インバウンドにおけるシンガポール市場の特徴とは

2016年の訪日シンガポール人は36万人を記録し、2012年と比較すると倍以上に増加しています。2016年、訪日シンガポール人は一人当たり163,210円を訪日旅行時に使いました。東南アジア圏の国にしては比較的多くのお金を訪日旅行時に使っており、それに伴いインバウンド消費額自体もここ5年間で3倍以上に伸びています。2016年に訪日したシンガポール人を年齢・性別にみてみると、男女ともに20歳~49歳が大きな割合を占めています。特に20歳~29歳の女性は全体の15%を占め、ボリュームゾーンとなっています。

また、訪日シンガポール人のインバウンド市場で、特筆すべき点は「リピーター率の高さ」「12月の訪日数の多さ」「訪日率の高さ」の3つです。それぞれ詳しく解説していきます。

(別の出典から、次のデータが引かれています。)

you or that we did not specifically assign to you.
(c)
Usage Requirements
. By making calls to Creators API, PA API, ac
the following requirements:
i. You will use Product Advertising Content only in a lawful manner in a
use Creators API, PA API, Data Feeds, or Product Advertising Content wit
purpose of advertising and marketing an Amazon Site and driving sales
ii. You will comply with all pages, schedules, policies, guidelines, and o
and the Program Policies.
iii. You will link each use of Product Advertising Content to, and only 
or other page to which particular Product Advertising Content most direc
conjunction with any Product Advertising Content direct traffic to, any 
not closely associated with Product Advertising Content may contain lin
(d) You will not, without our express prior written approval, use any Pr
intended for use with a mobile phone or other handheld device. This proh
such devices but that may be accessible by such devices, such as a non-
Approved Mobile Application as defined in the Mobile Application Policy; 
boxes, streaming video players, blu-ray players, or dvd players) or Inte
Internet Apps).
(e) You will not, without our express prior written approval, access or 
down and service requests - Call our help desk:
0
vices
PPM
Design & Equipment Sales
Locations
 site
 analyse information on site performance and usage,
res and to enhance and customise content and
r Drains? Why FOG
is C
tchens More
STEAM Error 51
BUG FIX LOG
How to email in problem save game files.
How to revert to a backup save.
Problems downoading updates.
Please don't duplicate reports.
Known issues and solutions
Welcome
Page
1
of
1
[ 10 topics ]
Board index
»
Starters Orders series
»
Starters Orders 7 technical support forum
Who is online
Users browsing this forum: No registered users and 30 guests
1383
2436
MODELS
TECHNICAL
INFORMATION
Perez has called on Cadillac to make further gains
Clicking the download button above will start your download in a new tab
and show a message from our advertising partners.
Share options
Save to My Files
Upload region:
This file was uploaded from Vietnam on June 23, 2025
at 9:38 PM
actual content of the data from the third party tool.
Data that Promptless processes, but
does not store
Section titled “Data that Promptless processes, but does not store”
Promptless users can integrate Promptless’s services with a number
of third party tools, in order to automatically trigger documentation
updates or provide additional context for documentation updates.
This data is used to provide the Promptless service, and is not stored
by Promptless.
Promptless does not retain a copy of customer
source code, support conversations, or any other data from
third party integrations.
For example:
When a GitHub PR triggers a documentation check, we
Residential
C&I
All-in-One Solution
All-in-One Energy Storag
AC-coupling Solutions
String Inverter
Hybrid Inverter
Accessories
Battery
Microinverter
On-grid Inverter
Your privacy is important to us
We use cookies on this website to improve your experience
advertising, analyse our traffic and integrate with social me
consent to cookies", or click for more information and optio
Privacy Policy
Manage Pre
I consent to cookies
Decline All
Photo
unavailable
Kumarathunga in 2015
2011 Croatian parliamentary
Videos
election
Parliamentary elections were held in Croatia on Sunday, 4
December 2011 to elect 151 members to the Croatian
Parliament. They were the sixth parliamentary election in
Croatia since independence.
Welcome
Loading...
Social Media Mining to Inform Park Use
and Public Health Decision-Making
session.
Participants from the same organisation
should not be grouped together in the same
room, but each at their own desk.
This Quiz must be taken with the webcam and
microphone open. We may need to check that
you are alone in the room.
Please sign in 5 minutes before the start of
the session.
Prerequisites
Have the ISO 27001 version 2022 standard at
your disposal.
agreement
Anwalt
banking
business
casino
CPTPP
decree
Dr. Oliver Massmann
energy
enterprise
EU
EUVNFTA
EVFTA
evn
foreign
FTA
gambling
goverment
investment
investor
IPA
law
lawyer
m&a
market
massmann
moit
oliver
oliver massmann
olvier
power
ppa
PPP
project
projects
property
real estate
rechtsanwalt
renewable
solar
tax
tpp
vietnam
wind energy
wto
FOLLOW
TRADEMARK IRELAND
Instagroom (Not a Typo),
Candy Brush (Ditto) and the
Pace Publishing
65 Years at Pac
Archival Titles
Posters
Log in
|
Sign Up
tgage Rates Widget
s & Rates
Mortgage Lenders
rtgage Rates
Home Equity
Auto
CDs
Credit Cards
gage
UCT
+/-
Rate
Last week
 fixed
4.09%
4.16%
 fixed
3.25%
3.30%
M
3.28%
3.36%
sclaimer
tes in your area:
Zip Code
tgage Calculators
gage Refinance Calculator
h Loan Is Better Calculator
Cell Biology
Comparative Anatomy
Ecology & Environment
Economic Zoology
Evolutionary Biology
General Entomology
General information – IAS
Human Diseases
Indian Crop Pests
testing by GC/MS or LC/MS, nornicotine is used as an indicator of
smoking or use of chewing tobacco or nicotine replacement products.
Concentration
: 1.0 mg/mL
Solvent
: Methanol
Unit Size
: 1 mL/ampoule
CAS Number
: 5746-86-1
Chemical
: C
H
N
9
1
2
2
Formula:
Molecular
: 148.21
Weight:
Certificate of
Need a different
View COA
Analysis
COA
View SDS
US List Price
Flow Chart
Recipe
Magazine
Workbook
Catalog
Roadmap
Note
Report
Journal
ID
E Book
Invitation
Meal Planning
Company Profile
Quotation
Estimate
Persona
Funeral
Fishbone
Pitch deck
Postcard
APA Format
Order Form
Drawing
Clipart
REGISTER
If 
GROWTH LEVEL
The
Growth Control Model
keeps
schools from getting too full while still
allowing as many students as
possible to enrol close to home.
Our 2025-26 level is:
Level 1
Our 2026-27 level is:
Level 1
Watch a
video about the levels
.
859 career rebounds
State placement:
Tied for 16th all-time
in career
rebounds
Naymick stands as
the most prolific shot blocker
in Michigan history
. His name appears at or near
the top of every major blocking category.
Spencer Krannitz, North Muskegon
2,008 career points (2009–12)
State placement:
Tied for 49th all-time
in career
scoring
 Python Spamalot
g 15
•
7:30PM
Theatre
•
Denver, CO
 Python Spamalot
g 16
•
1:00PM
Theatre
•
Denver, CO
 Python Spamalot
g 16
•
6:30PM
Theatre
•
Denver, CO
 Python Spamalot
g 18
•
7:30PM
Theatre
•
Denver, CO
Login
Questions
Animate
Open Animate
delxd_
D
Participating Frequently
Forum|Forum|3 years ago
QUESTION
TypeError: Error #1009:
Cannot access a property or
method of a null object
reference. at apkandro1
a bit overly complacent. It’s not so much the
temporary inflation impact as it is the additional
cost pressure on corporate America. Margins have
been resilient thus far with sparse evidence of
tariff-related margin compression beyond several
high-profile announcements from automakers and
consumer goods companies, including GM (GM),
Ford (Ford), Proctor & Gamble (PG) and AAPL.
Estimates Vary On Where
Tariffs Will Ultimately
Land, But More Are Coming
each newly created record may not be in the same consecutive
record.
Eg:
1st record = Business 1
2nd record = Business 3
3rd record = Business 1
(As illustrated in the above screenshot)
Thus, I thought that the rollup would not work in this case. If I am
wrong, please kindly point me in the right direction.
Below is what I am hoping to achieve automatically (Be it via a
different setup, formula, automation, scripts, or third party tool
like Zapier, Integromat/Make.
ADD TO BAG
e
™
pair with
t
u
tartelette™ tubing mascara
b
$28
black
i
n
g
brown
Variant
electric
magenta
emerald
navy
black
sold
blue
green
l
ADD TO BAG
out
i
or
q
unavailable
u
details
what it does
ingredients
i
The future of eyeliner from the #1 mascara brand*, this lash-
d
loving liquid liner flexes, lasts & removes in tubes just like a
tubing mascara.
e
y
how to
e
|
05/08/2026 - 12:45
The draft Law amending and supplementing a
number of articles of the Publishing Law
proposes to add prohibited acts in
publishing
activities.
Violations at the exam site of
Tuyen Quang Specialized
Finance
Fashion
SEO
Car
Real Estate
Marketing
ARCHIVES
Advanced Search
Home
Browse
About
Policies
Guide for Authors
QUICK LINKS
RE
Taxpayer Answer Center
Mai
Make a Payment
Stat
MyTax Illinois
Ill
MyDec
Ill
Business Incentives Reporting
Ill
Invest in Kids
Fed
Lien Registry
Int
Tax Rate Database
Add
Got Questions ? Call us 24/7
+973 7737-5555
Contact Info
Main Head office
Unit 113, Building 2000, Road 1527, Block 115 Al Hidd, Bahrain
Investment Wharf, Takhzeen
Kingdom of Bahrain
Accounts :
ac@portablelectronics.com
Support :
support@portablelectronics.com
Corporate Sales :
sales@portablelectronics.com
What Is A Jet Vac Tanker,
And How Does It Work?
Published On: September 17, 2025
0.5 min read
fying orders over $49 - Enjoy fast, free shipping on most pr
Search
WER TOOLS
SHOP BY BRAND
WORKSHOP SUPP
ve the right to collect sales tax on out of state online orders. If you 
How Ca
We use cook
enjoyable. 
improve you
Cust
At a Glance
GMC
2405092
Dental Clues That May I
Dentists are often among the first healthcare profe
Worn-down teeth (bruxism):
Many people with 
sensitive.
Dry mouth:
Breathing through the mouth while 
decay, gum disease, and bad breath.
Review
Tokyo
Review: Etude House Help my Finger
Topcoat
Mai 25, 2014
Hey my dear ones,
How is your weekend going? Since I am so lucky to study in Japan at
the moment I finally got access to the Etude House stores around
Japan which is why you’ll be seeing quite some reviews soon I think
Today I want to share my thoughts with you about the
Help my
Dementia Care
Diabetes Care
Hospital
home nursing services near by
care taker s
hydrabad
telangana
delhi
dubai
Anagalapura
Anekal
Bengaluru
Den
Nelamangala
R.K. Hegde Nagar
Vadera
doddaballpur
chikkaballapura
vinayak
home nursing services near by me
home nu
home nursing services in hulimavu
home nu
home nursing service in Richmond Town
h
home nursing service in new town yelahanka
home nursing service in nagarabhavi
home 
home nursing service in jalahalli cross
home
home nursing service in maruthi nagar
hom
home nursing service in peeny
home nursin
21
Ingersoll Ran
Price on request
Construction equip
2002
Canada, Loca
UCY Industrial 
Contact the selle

訪日シンガポール人のインバウンド市場の3つの特徴を解説

①リピーター率の高さ

先述の通り、2016年に訪日したシンガポール人の72%はすでに訪日経験がある「リピーター層」でした。訪日リピーターが7割以上を占める国は、シンガポールに加え台湾と香港のみです。物価レベルが日本とさほど変わらず、なおかつ地理的にも近い日本にはここ数年観光客が増加傾向にありましたが、日本の観光地としての魅力やインバウンド受け入れ環境の整備により「再び訪れたい」と考えるシンガポール人が増えていることが予測できます。

②12月の訪日数の多さ

また、訪日シンガポール人は、12月に多く訪れる傾向があります。2016年の観光庁による訪日外国人消費動向調査によると、2016年に訪日したシンガポール人のうち約20%が12月に訪日しています。2016年のみならず毎年12月に訪日シンガポール人は増加しています。理由としては、シンガポールでも日本と同様に12月下旬にクリスマス休暇があり、シンガポール人は年末の長期休暇に日本を旅行先に選んでいるという点が挙げられます「日本の冬」はシンガポール人にとって人気となりつつあり、訪日シンガポール人を集客・誘致する際にはこの時期を狙うのが無難でしょう。

③訪日率の高さ

「高リピーター率」と「年末休暇中の訪日旅行の人気」、上記2つの特徴を証明する数値がシンガポール人の間における「訪日率(人口のうちどれくらいの人が訪日したかを表す数値)」の高さです。先述の通り、2016年に訪日したシンガポール人の数は約36万人でした。この数をシンガポールの人口である561万人で割ると、0.06(=6%)となります。一見するとこの数値は小さく見えますが、訪日主要国である中国では0.4%、近年インバウンド業界で注目を集めるタイでも1.9%となっており、他のアジア圏の国と比較すると高い数値です。シンガポールにおいて訪日意向は高いということができ、今後日本のインバウンド市場にとって注視していくべきターゲットとなってくるといえます。

シンガポール人の特徴

シンガポール人の性格・国民性

シンガポール人の性格・国民性には、一般的に以下のような特徴があるといわれています。

  • 負けず嫌い
  • シンガポールには「キアス(KIASU)」という言葉があります。日本語で翻訳すると「負けたくない」「1番でなくてはならない」という意味になります。東南アジア経済の中心であるシンガポールは一般的に競争社会であり、他人に負けることを良しとしない風潮が存在しています。たとえ限定商品やコンサートのチケットを手に入れるためだけにでも長蛇の列ができます。
  • 効率性を重視する
  • 東南アジアの経済の中心であるシンガポールにはビジネス目的で世界中から人が集まります。こうした背景もあってか、シンガポールでは「時間・お金を無駄にしない」という文化が根付いています。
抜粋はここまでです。